Search the data below for "fondas"; list each line that holds it.

##### Input

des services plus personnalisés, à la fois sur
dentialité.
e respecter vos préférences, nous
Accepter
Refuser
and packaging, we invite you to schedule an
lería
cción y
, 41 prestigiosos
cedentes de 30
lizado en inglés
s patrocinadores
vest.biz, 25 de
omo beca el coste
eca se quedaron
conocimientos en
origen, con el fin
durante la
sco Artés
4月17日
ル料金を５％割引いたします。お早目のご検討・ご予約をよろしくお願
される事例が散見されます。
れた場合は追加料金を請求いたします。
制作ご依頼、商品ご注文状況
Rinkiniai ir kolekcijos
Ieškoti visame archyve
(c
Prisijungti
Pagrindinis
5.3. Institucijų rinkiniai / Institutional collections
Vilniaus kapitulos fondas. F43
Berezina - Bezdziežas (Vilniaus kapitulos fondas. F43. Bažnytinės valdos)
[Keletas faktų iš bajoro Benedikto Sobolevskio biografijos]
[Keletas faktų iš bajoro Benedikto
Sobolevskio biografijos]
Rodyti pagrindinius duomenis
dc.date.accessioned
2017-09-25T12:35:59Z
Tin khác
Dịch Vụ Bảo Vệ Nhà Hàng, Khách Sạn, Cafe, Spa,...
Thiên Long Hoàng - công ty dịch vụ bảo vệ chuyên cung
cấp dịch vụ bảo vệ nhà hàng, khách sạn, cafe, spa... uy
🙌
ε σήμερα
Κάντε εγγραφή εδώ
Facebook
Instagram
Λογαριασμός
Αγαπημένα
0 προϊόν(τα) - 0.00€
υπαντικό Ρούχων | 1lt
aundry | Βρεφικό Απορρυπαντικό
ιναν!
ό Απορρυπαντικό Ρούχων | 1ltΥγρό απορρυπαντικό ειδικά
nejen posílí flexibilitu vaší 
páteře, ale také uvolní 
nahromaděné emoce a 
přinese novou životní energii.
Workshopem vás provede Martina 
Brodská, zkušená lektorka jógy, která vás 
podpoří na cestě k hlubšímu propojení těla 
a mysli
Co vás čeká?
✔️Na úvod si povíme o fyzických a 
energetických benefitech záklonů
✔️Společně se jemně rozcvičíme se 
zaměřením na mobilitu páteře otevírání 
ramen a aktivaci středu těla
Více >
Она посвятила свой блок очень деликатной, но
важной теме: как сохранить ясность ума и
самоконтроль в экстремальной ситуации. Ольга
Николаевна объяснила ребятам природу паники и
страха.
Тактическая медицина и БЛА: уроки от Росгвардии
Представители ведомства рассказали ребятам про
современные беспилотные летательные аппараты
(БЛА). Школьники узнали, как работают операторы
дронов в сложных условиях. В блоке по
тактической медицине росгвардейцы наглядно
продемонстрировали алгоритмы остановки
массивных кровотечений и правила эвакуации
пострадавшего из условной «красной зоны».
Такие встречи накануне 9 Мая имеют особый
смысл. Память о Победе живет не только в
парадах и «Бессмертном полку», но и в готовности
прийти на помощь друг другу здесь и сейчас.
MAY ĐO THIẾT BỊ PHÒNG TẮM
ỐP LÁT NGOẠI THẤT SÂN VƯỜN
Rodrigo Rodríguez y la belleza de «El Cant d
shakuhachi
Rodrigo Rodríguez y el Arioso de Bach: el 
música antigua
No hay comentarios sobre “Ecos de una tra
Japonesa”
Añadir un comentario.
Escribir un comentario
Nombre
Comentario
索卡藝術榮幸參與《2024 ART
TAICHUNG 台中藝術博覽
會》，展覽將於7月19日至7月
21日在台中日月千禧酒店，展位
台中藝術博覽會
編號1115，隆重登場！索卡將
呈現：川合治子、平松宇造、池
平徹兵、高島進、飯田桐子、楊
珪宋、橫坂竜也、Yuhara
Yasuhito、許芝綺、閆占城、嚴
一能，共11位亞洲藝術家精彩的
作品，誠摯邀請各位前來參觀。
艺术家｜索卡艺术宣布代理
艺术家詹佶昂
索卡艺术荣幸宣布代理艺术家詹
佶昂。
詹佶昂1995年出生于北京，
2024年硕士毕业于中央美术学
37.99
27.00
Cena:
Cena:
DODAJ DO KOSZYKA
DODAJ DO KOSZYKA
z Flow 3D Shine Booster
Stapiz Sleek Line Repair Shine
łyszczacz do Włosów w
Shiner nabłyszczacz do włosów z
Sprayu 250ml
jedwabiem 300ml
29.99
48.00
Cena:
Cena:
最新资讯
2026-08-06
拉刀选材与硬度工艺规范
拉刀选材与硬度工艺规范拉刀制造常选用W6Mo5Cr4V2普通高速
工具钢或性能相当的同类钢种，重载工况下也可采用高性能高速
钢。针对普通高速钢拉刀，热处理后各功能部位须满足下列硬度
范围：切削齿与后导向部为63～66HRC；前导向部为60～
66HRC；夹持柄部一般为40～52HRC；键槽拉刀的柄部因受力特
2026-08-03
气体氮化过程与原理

##########

Answer space:
Vilniaus kapitulos fondas. F43
Berezina - Bezdziežas (Vilniaus kapitulos fondas. F43. Bažnytinės valdos)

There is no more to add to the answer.